Do you see? God is not only a person, God is every person. God is not only a human being, God is every human being. God is all of Life and Creation. God is the Universe and every quality that makes up this Universe, and that includes you and me and everyone and everything else that is or has ever been. Realize this directly in the deepest consciousness of which you are capable, and you will come to know one of the greatest truths that is possible for a human to know. The veil will be lifted, and you will see God, and you will be “like him,” even a Beloved Son or Daughter of God, for you will see God as God is (1 John 3:2). You will finally “know thyself.” You will become one with the Father and the Son (John 17).
A very wise man once called this knowing “life eternal” (John 17:3).
“Whosoever doeth this … shall know the name by which he is called; for he shall be called by the name of Christ” (Mosiah 5:9)
This is one of my favourite blogs of yours. So well written. You’ve put to words, exactly what I feel inside my mind and heart.
Bryce, understanding the separateness of the Gods is, IMO, essential to understanding their oneness. If we don’t get that right–at some point we’re gonna go off the rails with respect to our understanding of their unity.
I believe that Joseph Smith published that particular version (1838) of his vision because, with hindsight, he had a better understanding of the mysteries and purposes of God regarding the restorative process of His Kingdom.

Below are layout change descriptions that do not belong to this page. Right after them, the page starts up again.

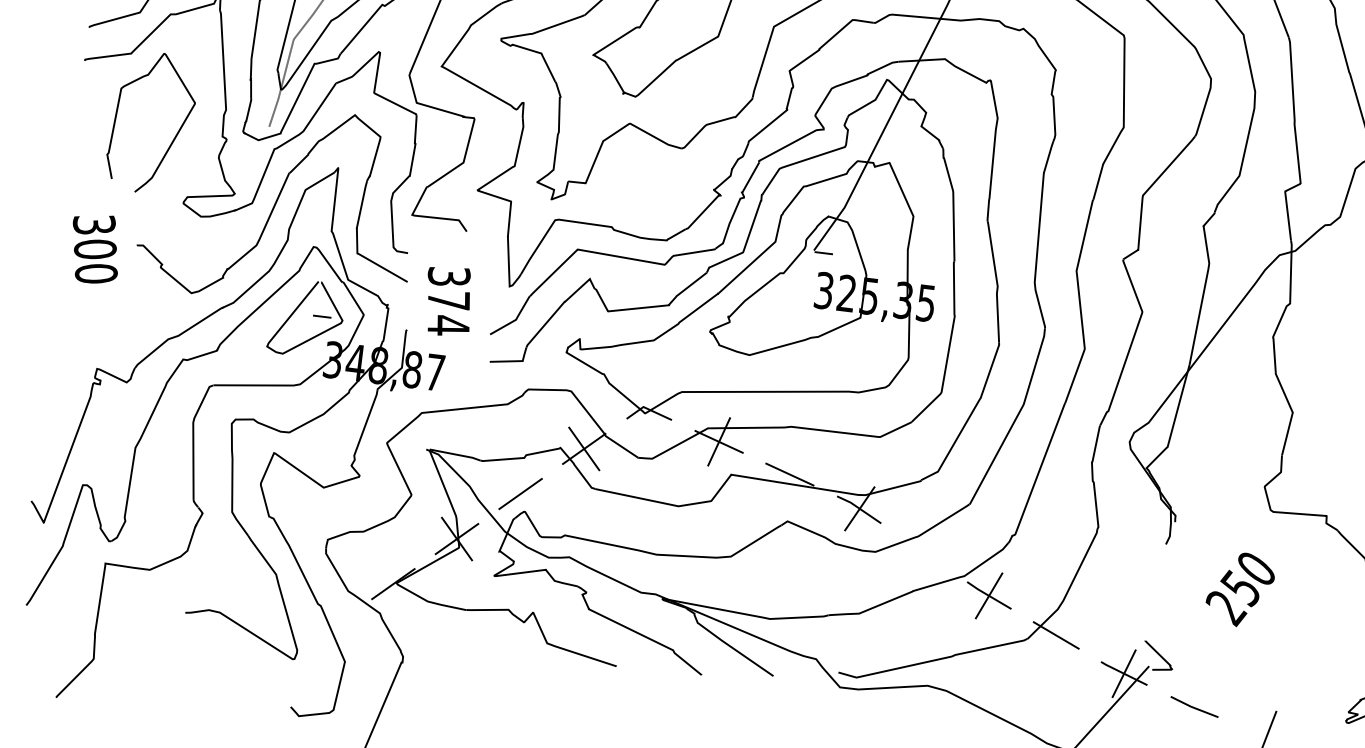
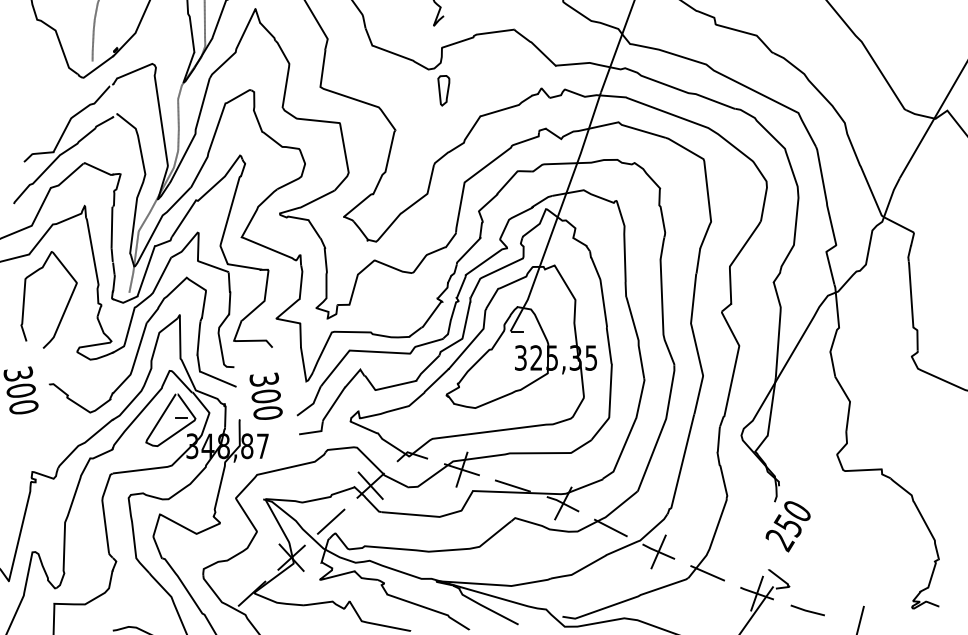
text: (447, 312) -> (266, 404), 374 -> 300
line: (923, 551) -> (610, 527), added
text: (1239, 589) -> (787, 526), moved

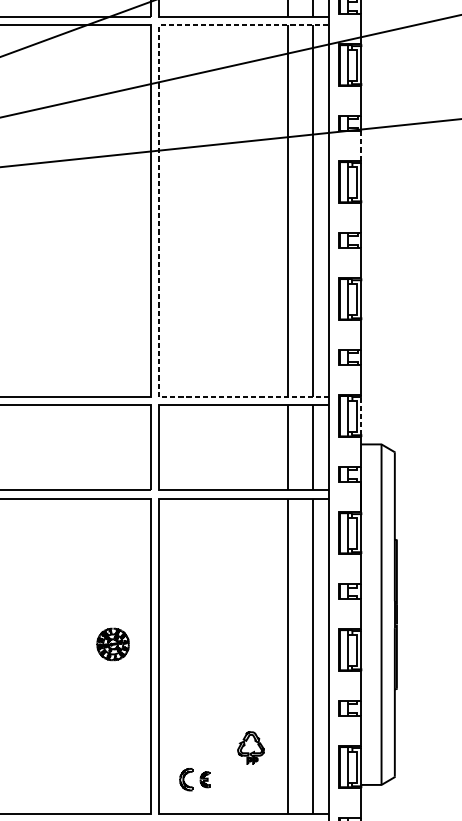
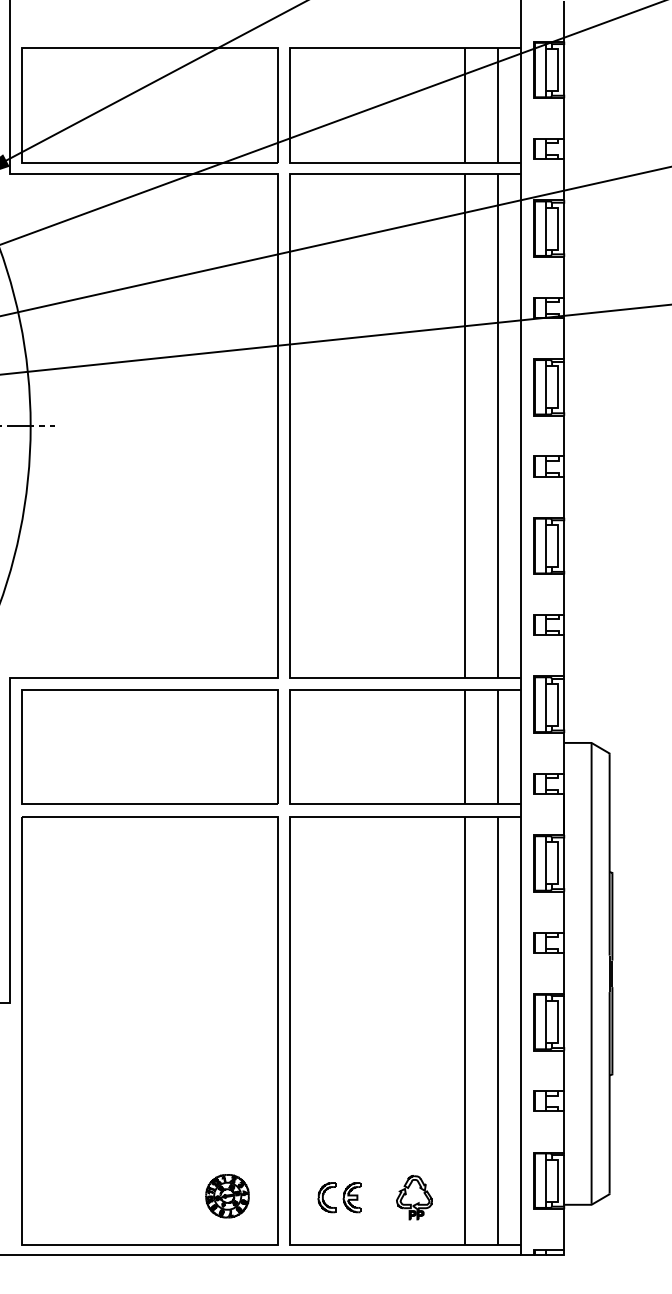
line: (361, 146) -> (564, 338), dashed -> solid
line: (158, 211) -> (289, 426), dashed -> solid
line: (361, 416) -> (564, 704), dashed -> solid
part: (113, 644) -> (227, 1196), moved
part: (250, 747) -> (414, 1197), moved
part: (204, 779) -> (351, 1197), size x1.43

That said, though I find some of the things you talk about here to be most intriguing, I must say that, on the other hand, there are some things you speak of that trouble me deeply–that ought not to be said, if I may be so frank. Tread carefully, brother. You’re walking on sacred ground.
One more thing: Maybe you’ve already posted on this subject–and I’ve missed it, but, I’d be interested in hearing your thoughts on the purposes of the Holy Priesthood and it’s role in the process of theosis.

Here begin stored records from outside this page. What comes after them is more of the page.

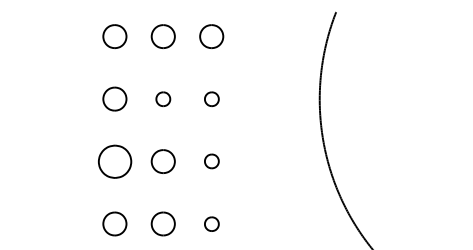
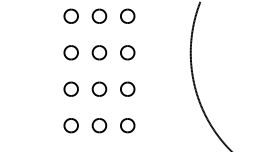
part: (163, 98) -> (99, 52), size x1.67
part: (211, 98) -> (127, 52), size x1.67
part: (113, 160) -> (70, 88), size x0.71
part: (211, 160) -> (127, 88), size x1.67
part: (211, 223) -> (127, 125), size x1.67

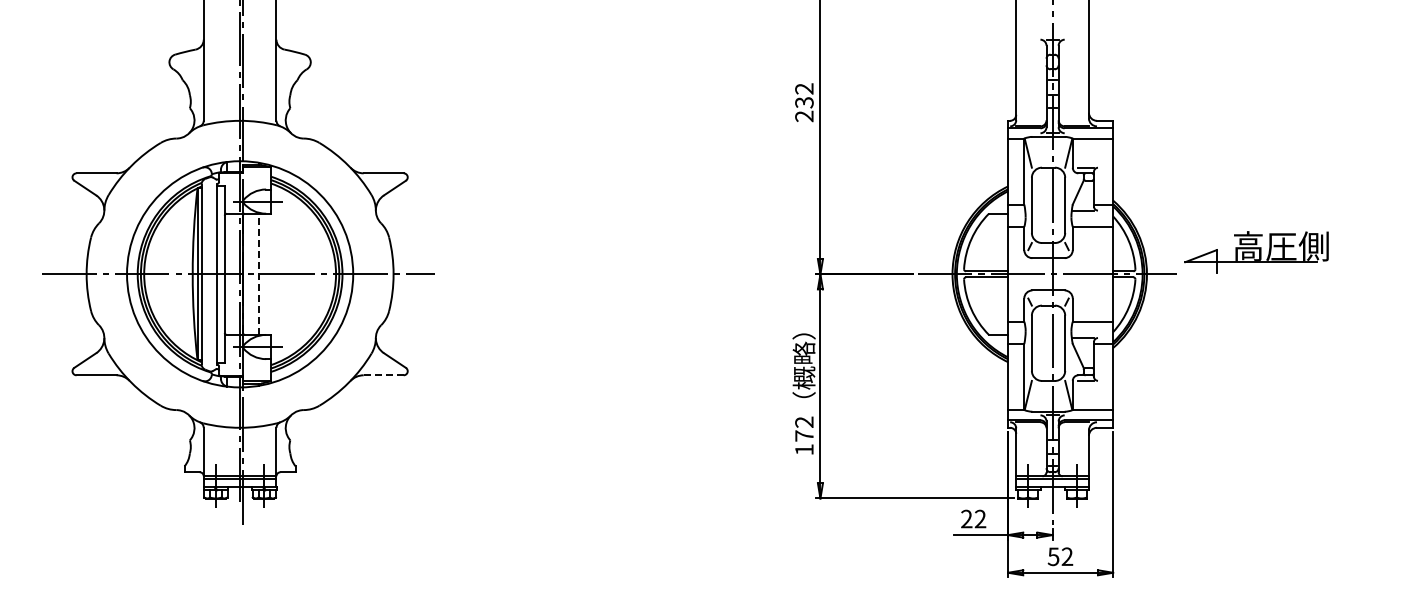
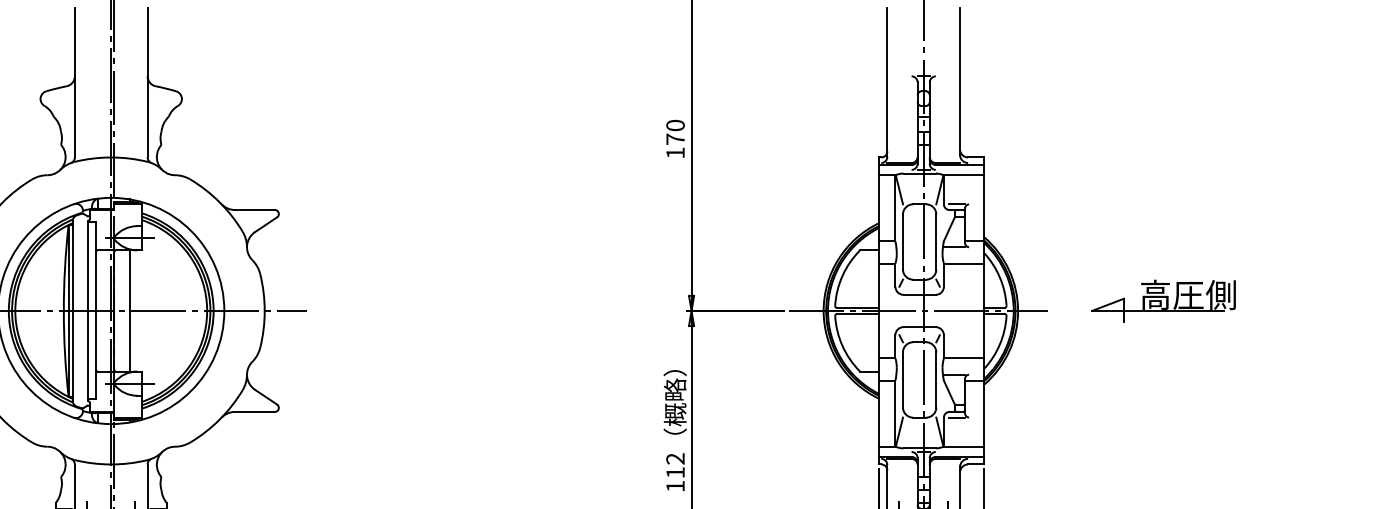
text: (804, 102) -> (675, 139), 232 -> 170
part: (1256, 252) -> (1163, 301), moved
line: (259, 274) -> (130, 311), dashed -> solid
line: (384, 375) -> (255, 412), dashed -> solid
text: (804, 435) -> (675, 472), 172 -> 112

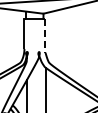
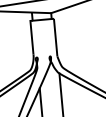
line: (45, 35) -> (55, 37), dashed -> solid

Some of what you say resonates with me. But much of it is, IMO, out in the weeds. I don’t want to challenge the veracity of your personal experiences. Even so, it seems to me that — and this is according to my own lights — what you’re tapping into is that place in the mind that exists beneath the divisions, constructs and scaffolding we build in our efforts to negotiate the world around us. It’s a place where consciousness is at it’s purest; where there is no morality or judgment imposed upon one’s identity–and, as such, it can be a wonderfully euphoric experience to go there. So, what I’m saying is, while you may be experiencing something real, it’s when you extrapolate that experience onto the entire realm of metaphysics that you go too far–beyond the mark, as it were.
Sorry if this seems harsh. But I fear that what you’re doing isn’t going to sustain you forever.